Sitting waiting with us in the green room are two actors. One is dressed a Jesus, the other as Hitler. We wait together and the entire morning passes with barely a word spoken to either Paul or me. In the absence of any communication from the production team I decide to keep my 10 years at the BBC quiet too.

And then things get really surreal.

At Lunchtime a hue and cry goes up. “Hitler can’t get his boots on!” The phrase flies around the portakabin like salacious gossip. There’s a bit of blaming going on too which ends up with the actor and the assistant’s assistant, people who clearly “Should’ve checked!”

Panic stations! “Hitler can’t get his boots on!” Within a moment or two everyone is being asked the question…”What size are your feet?”

Now I have big wide tens, but Paul cuts a nimble stride on his delicate sevens. He tries them on. They fit!

“Will you do it?” the assistant’s assistant assistant asks. It’s truly a Cinderella moment. Nice, kind Paul agrees to play the part to help them out and is whisked into make up faster than Jeremy Clarkson can say “Sieg Heil”.


Minutes later my business partner, friend and aspiring entrepreneur who has been invited on to the show to help demonstrate a new product is dressed as Hitler and is cycling up and down the runway in the driving rain. I said it got surreal.

The sequence is shot and we are returned to the Green Room. We asked the obvious question more than once….”When do you want the Yocycle?” Reflecting back I don’t think anyone actually ever answered.

At 5pm the light had gone and the persistent rain ended a miserable day. “I’m off” said Clarkson. The production manager (who had kept Paul in his scratchy hair Hitler shirt all afternoon ‘in case we need you again’) turned to us and said. “You’re Wrapped”. That was it. “You’re Wrapped.” Paul had no idea what she meant.

So he changed, and we left.

Of course we followed up with an email:

Thank you for the invitation to bring the Yocycle to Top Gear.
It was evident that the weather played big part in making yesterday pretty challenging for the crew. Even with Jesus, there were no miracles for us.
It was a pity that we weren’t scheduled at any point, but I’m glad I was able to assist however by stepping in at short notice as Hitler. It’s not quite how I thought the day was going to go but was happy to get you out of a hole on a difficult day.
You can imagine we were rather hoping to get the Yocycle seen on the show, which was afterall our primary objective after your kind invitation and, as you appreciate, it’s certainly a device your audience would have an opinion on. It would be a shame to give that up because of the weather.
We’d be happy to bring the product up again, complete the Hitler on a bike gag in the live show, or take part in a feature on E-vehicles.
Please let us know what the next step is and when we might participate..
Kind regards,

We never got a response.

Why am I writing this now? Well the very next day following the shoot was the day I took Nicky to hospital. The start of the most hideous three weeks of my life. Looking back it was surreal day. It left me angry but nothing compared to anger of grief that was to come. As a grieving person one has to get used to being upended by reminders. For me, the top gear experience has become one of those reminders and everytime the show or its stars are in the press I am back there, the day before the world imploded.
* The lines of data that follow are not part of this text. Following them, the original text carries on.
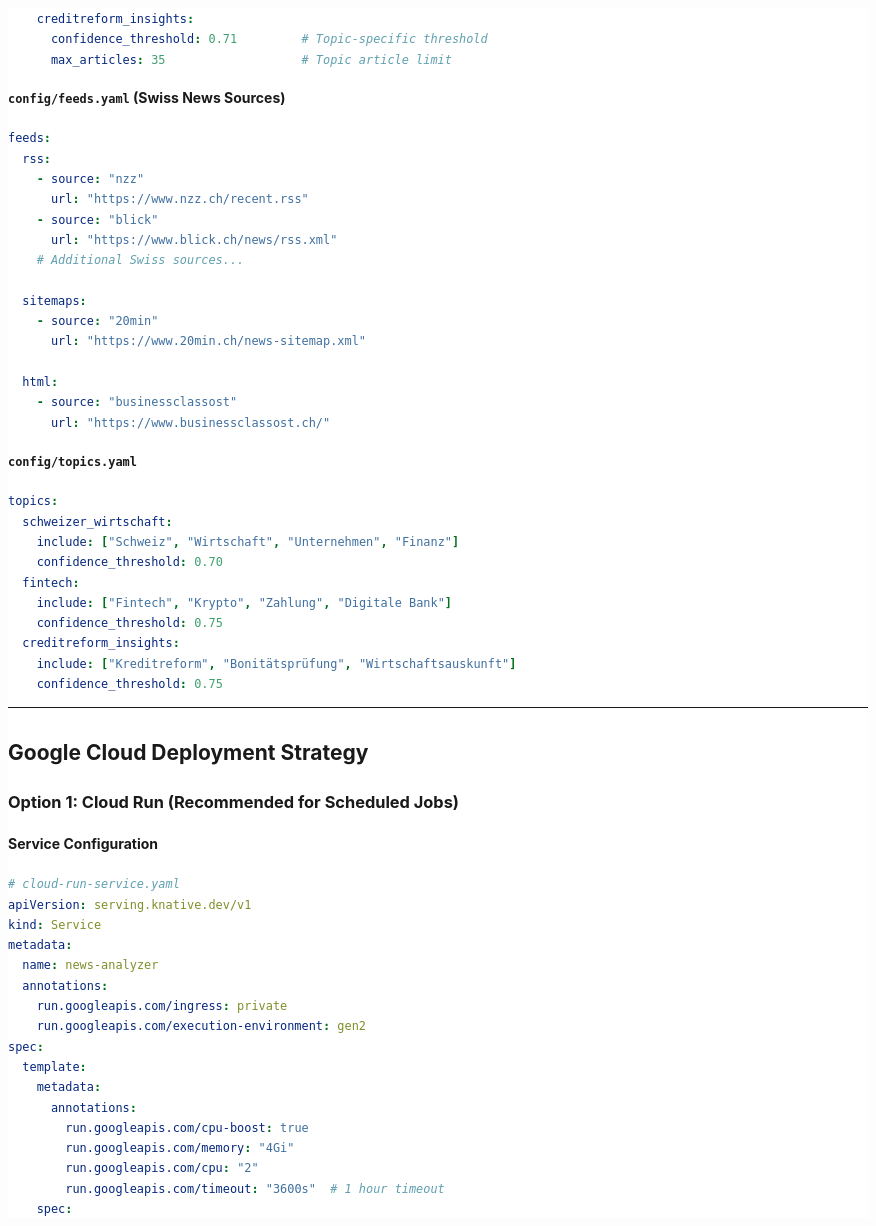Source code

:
 ```yaml
    creditreform_insights:
      confidence_threshold: 0.71         # Topic-specific threshold
      max_articles: 35                   # Topic article limit
```

#### `config/feeds.yaml` (Swiss News Sources)
```yaml
feeds:
  rss:
    - source: "nzz"
      url: "https://www.nzz.ch/recent.rss"
    - source: "blick"
      url: "https://www.blick.ch/news/rss.xml"
    # Additional Swiss sources...
  
  sitemaps:
    - source: "20min"
      url: "https://www.20min.ch/news-sitemap.xml"
  
  html:
    - source: "businessclassost"
      url: "https://www.businessclassost.ch/"
```

#### `config/topics.yaml`
```yaml
topics:
  schweizer_wirtschaft:
    include: ["Schweiz", "Wirtschaft", "Unternehmen", "Finanz"]
    confidence_threshold: 0.70
  fintech:
    include: ["Fintech", "Krypto", "Zahlung", "Digitale Bank"]
    confidence_threshold: 0.75
  creditreform_insights:
    include: ["Kreditreform", "Bonitätsprüfung", "Wirtschaftsauskunft"]
    confidence_threshold: 0.75
```

---

## Google Cloud Deployment Strategy

### Option 1: Cloud Run (Recommended for Scheduled Jobs)

#### Service Configuration
```yaml
# cloud-run-service.yaml
apiVersion: serving.knative.dev/v1
kind: Service
metadata:
  name: news-analyzer
  annotations:
    run.googleapis.com/ingress: private
    run.googleapis.com/execution-environment: gen2
spec:
  template:
    metadata:
      annotations:
        run.googleapis.com/cpu-boost: true
        run.googleapis.com/memory: "4Gi"
        run.googleapis.com/cpu: "2"
        run.googleapis.com/timeout: "3600s"  # 1 hour timeout
    spec:
```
In recent days I have been working again for the institution that I love and have committed the best part of my working life to. I am grateful for that, I need the work and the kids need to eat. I’m wary too, criticising Topgear when you work at the BBC is like shooting the albatross. But, if I am the ancient mariner (and, yes,  I am all at sea) and you are the wedding guest who hears my tale I guess this story will simply leave you sadder and wiser too.

What of the Yocycle? Paul and I have decided that one wheel is against nature and don’t plan further investment of time or money.